Designs costly for proposed Los Alamos plutonium lab

SANTA FE – Los Alamos National Laboratory has spent about $425 million on designs for its proposed new plutonium facility without reaching the level of confidence needed to prepare a reliable budget or begin building.

The proposed Chemistry and Metallurgy Research Replacement Nuclear has been delayed at least five years under President Barack Obama’s budget proposal for the fiscal year that begins today. The budget cut funding for the program.

The Santa Fe New Mexican reported that Steve Fong, a member of the federal team managing the project, said the most recent $3.7 billion to $5.8 billion estimates to build the plant still appear valid.

The government has spent about $80 million out of $200 million allocated to close out operations for the delayed facility, Fong said.

The rest of the money will be applied to other Department of Energy programs and any decision to restart the project would require new appropriations.

The Obama administration’s decision to delay the massive plutonium processing and handling building came in February and has been the subject of a series of political skirmishes. Some lawmakers on the House and the Senate armed services committees have repeatedly tried to keep the program alive despite support for the cuts from budget committee members.

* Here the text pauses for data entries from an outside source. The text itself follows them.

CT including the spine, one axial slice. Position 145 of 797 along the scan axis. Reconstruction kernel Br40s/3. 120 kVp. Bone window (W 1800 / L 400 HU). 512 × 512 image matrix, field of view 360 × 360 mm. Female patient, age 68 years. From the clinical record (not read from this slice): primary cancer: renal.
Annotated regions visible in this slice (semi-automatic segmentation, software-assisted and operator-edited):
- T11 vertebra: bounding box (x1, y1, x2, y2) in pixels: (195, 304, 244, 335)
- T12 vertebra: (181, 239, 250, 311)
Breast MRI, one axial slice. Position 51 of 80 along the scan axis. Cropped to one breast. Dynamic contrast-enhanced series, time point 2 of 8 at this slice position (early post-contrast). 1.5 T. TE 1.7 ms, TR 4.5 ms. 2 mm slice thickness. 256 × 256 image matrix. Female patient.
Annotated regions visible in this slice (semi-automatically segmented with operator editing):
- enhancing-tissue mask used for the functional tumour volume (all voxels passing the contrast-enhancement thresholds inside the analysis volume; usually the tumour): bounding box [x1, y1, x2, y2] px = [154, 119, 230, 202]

A DOE plan prepared for Senate Armed Services Committee Chairman Sen. Carl Levin, D-Mich., earlier this month would take back the extra $120 million for lab operations and send it back to pay for setup activities and additional plutonium capabilities in the Radiological Laboratory Utility Office Building.

That smaller building starts operating in November and will fill part of the gap created by the deferral of the larger nuclear facility.

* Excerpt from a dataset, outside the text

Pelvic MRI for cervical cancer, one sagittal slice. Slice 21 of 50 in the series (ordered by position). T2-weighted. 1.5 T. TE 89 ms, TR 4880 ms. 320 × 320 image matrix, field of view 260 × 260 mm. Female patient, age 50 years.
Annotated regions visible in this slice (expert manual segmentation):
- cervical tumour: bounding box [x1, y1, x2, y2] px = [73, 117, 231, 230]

A letter to Levin from a DOE official said the administration is still evaluating options for building the new plutonium lab.

Levin responded to Joanne Choi’s letter by protesting that any delay would add 25 percent to the cost and add another $1 billion in stop-gap expenses. Levin complained that the “sheer size of the cost escalation ... could lead to an inability to construct.”

At a meeting last week, the executive director of Nuclear Watch New Mexico challenged an apparent government presumption that new public meetings would not be required if Congress changed its mind about delaying the project.

“A budget request to Congress is going to be well in advance of any startup, so that’s the first advance,” Fong said. “To reconstitute a design team and get going, it takes years to get to where we were – it’s going to take quite some time to get up to speed again.”